Interview with Mihir Joshi
For eMusicPost.com

It’s definitely the most emotionally confrontational [song on Continuum]. Time is moving forward all the time and we know that, but it’s like running out of a continually burning hallway, and you can’t go back and get your stuff, and all I want to do is yell “I want to go get my stuff!” And people go, “you can’t. Keep running!” This fireball’s coming up behind you. It’s not exactly as Indiana Jones as that, but it feels like that sometimes. Stop This Train is a song begging to go back. I played it for my parents and they pretended not to hear any of the lines, which I think is pretty much trademark parents.
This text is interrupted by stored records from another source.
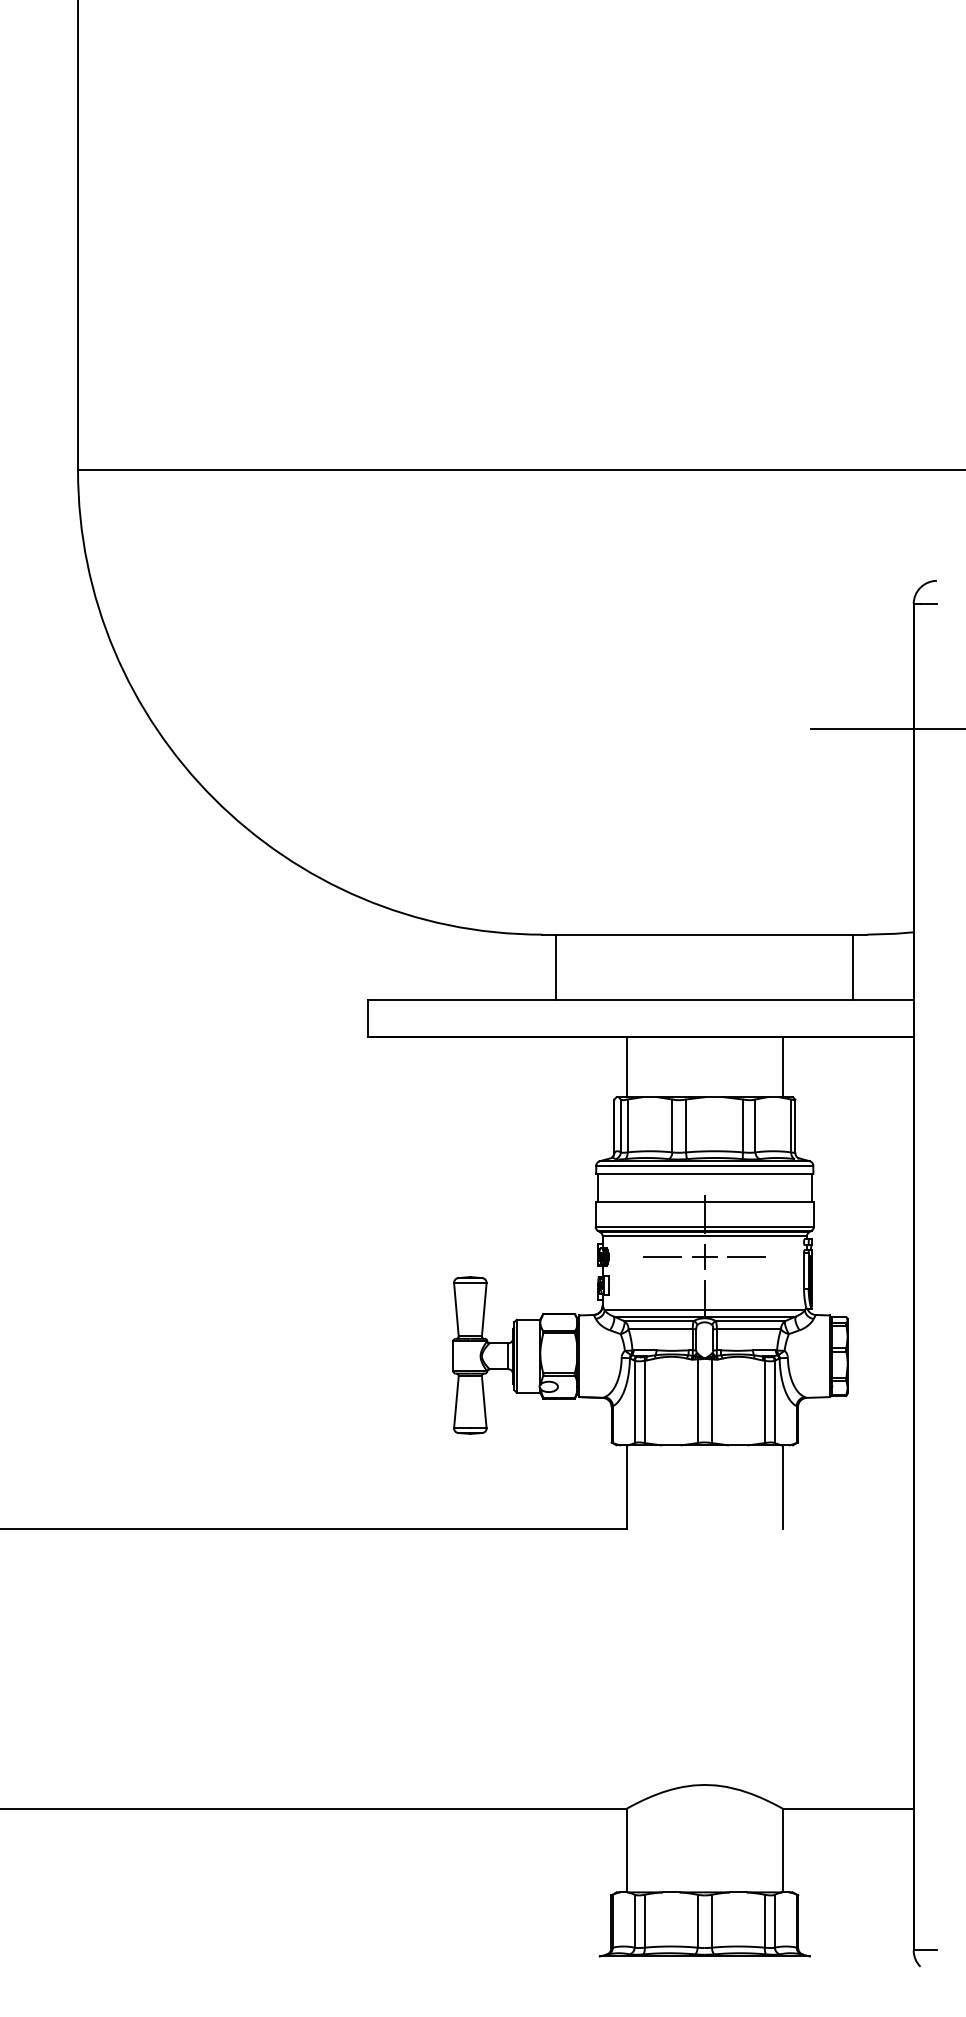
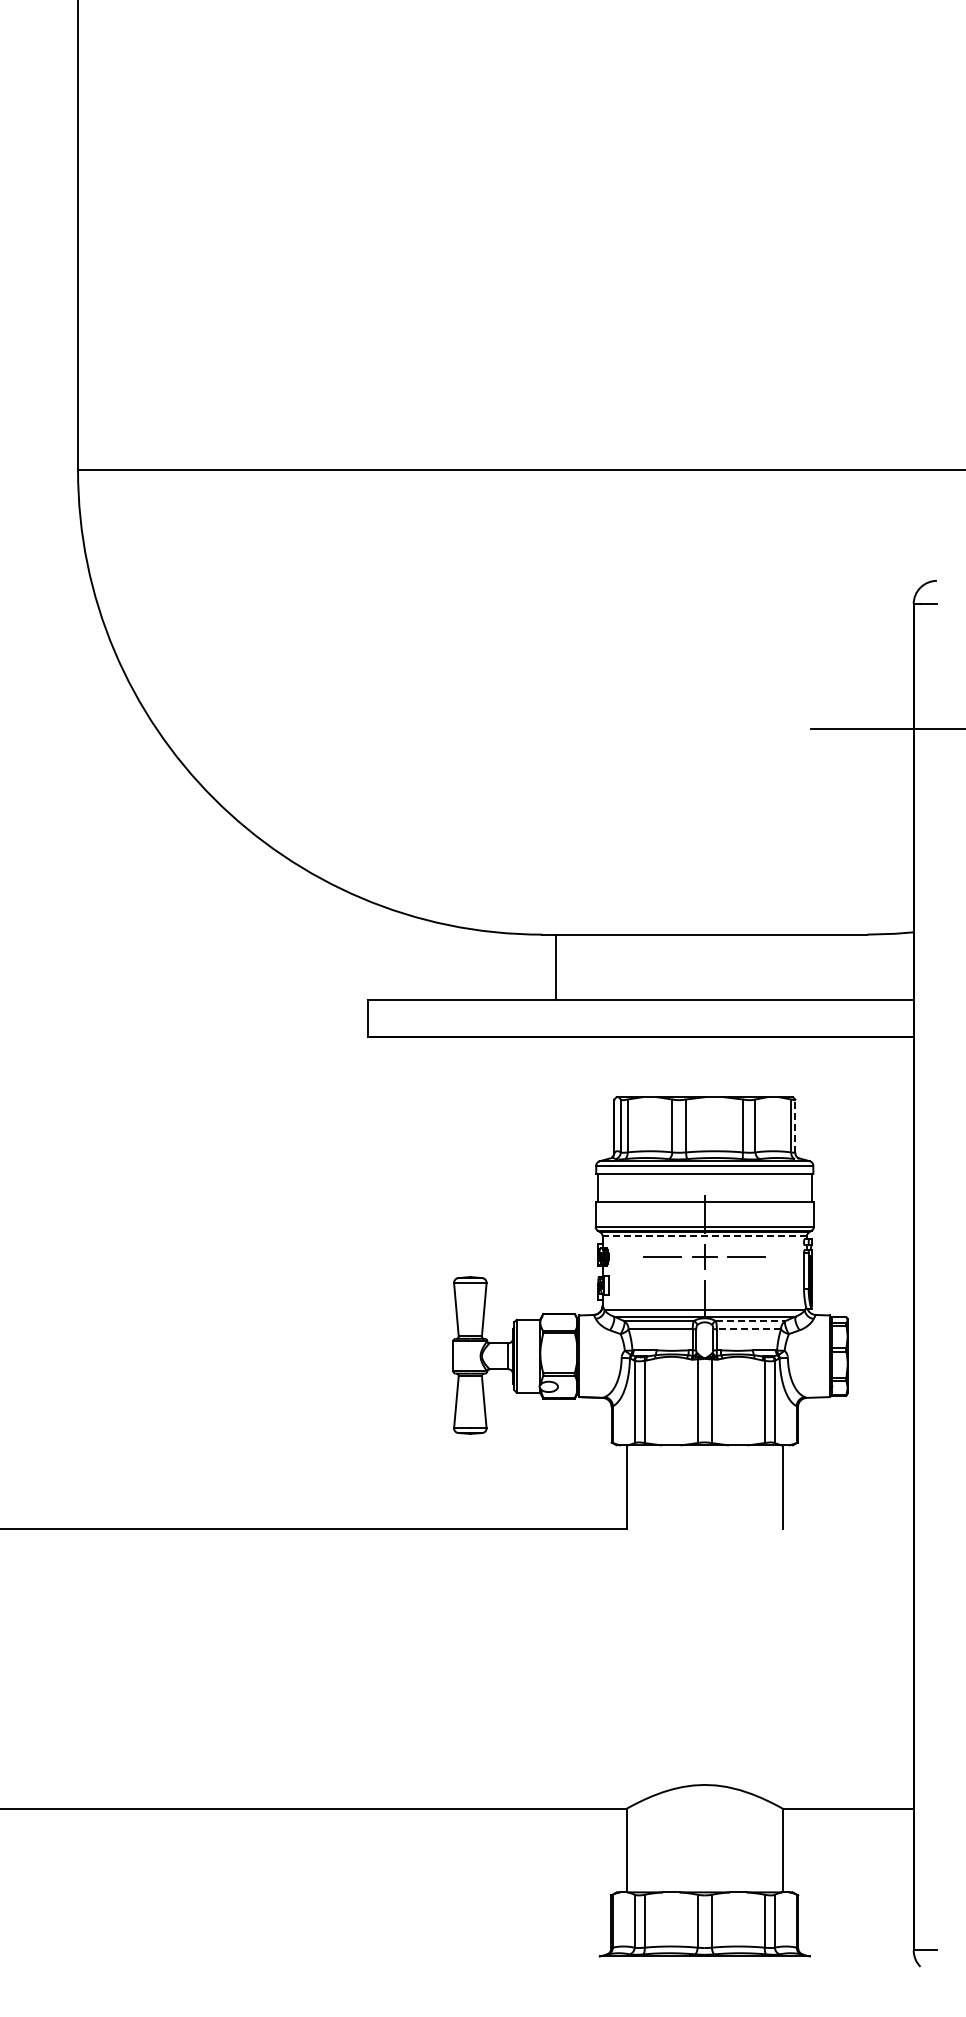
line at (853, 966): present -> none
line at (626, 1066): present -> none
line at (783, 1066): present -> none
line at (795, 1125): solid -> dashed
line at (704, 1236): solid -> dashed
line at (750, 1321): solid -> dashed
line at (748, 1329): solid -> dashed
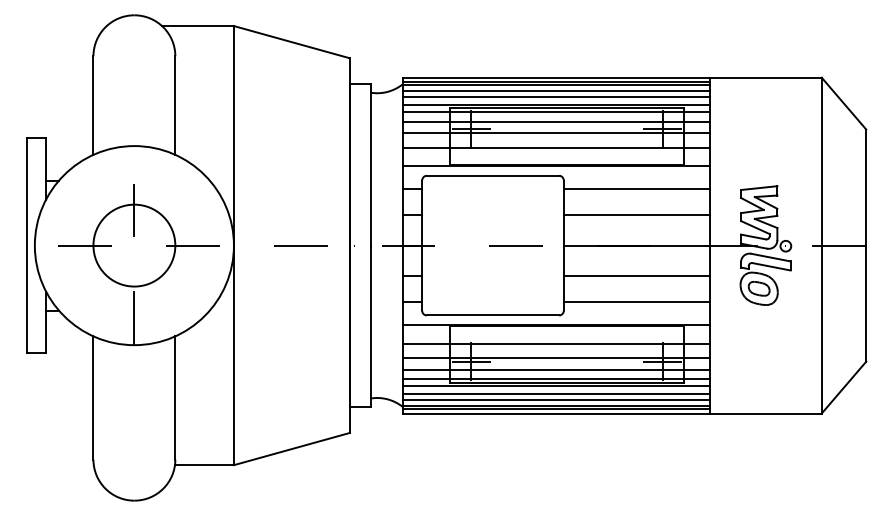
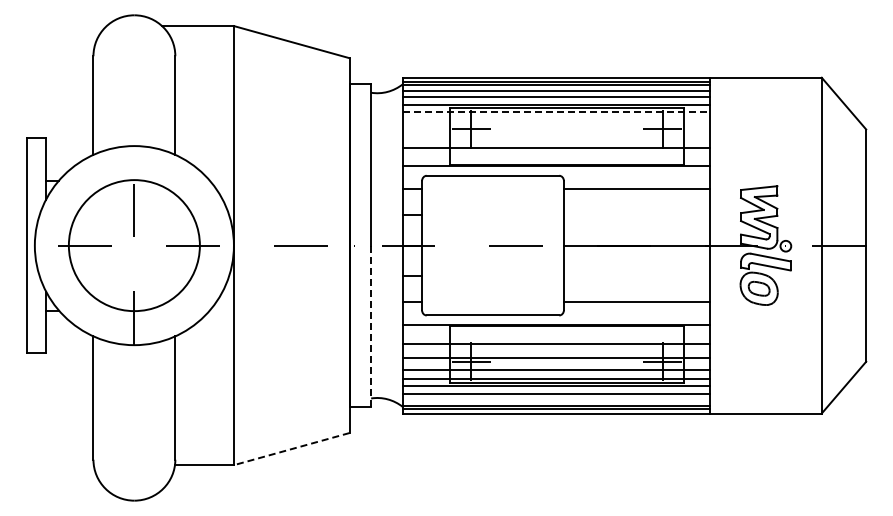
line at (556, 112): solid -> dashed
line at (555, 121): present -> none
line at (555, 133): present -> none
line at (636, 215): present -> none
circle at (134, 245) diameter: 82 px -> 131 px
line at (636, 276): present -> none
line at (371, 326): solid -> dashed
line at (555, 400): present -> none
line at (291, 449): solid -> dashed
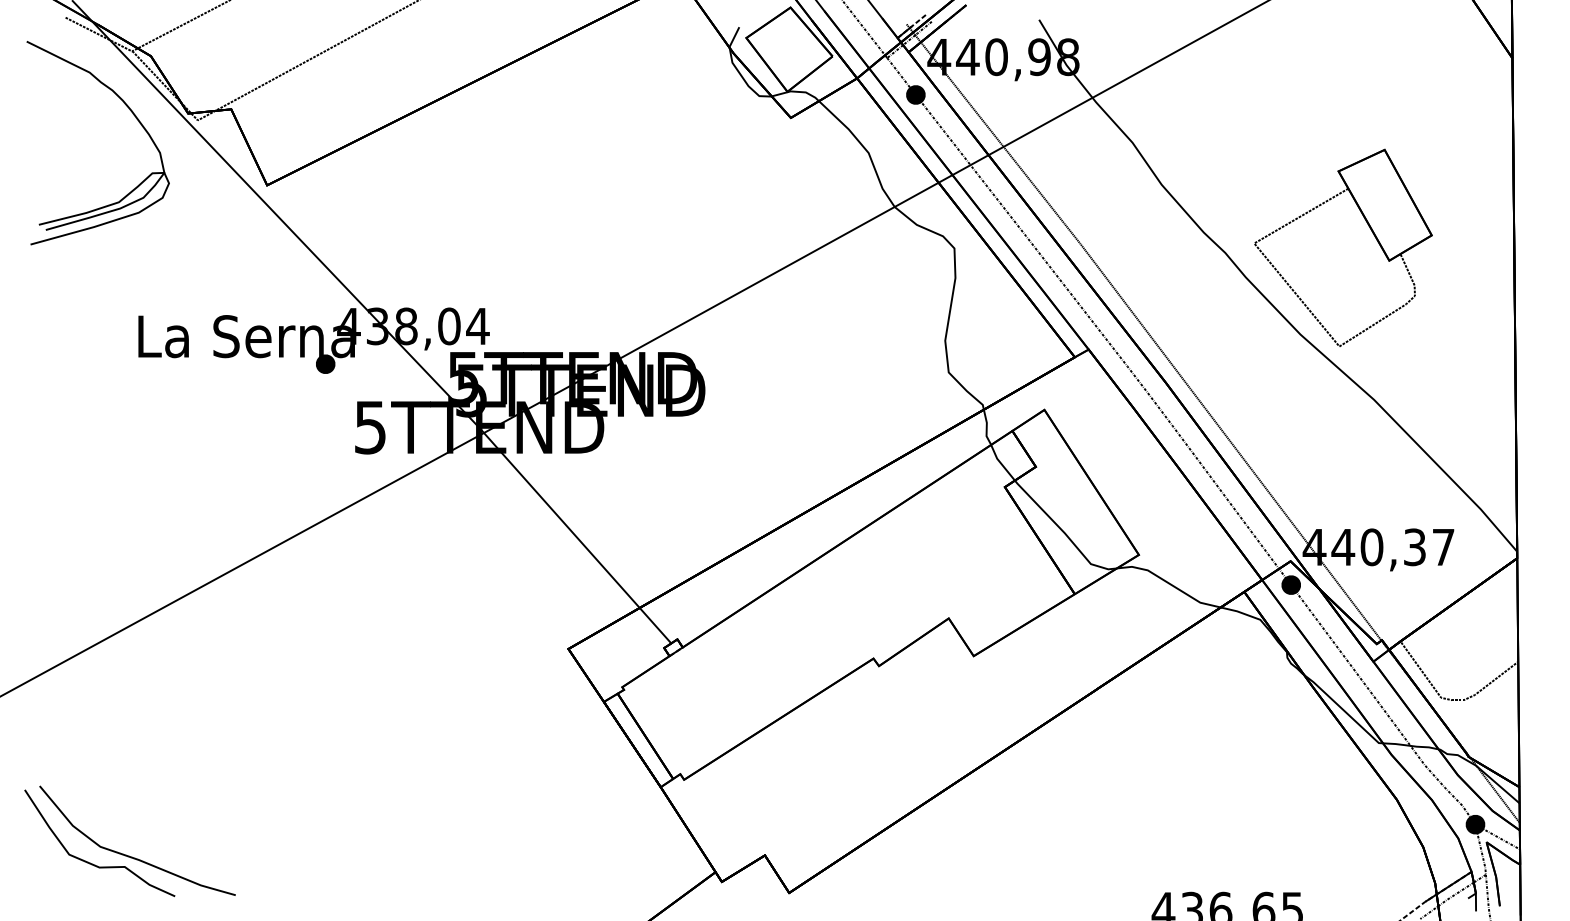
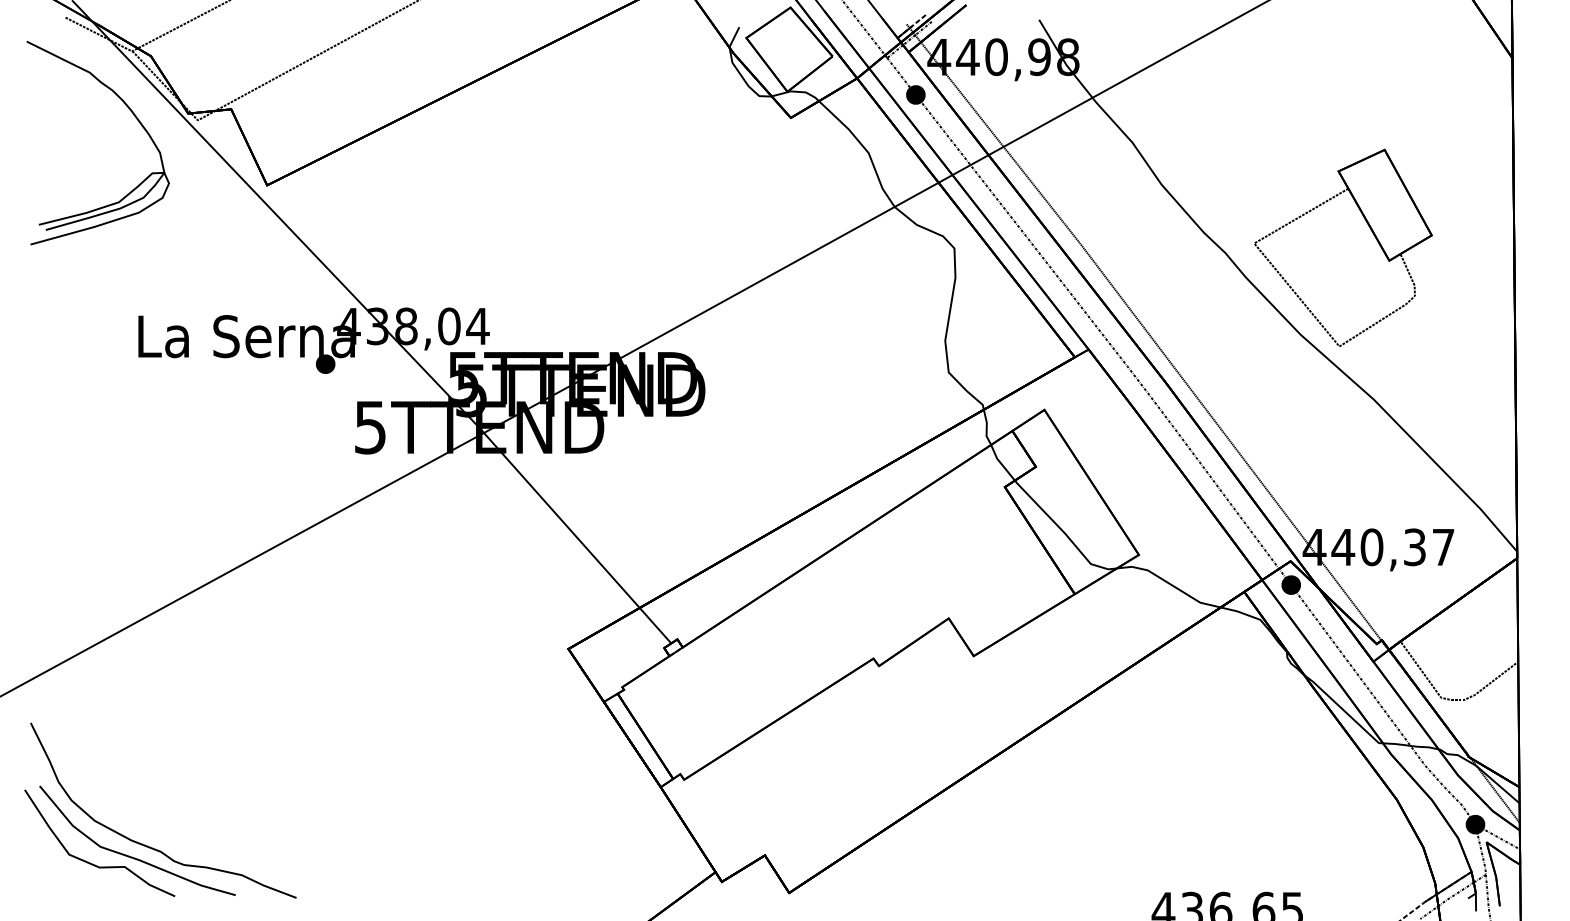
curve at (150, 846): none -> present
It was actually a really good friend of mine, James Valentine from the band Maroon 5, who came in and helped play some acoustic guitar on this song.

Recap of Berklee seminar
Converting Information to Inspiration
'Stop this Train' was a magic moment for me. I was in between homes and living in a hotel room. I had double kidney stones at the same time. I had nothing to do but medicate, get CAT scans, and hang out in the hotel room. That gave me a whole bunch of time to sit and play guitar and look out the window. There is something to be said about solitary confinement, or as I say, solitary refinement.
Podcast interview with Dean Delray
Let There Be Talk, Part 1 of 2, Episode #501
I brought this up to a few people and they go, “no that's not true," because they don't want to think that it's true but it might be true. That I might no longer possess the kind of psychic energy necessary to write something like "Stop This Train." I'm not sure that I would sit in a room alone and write twelve verses for a song with that much intention, with that much need to create, with that much fire.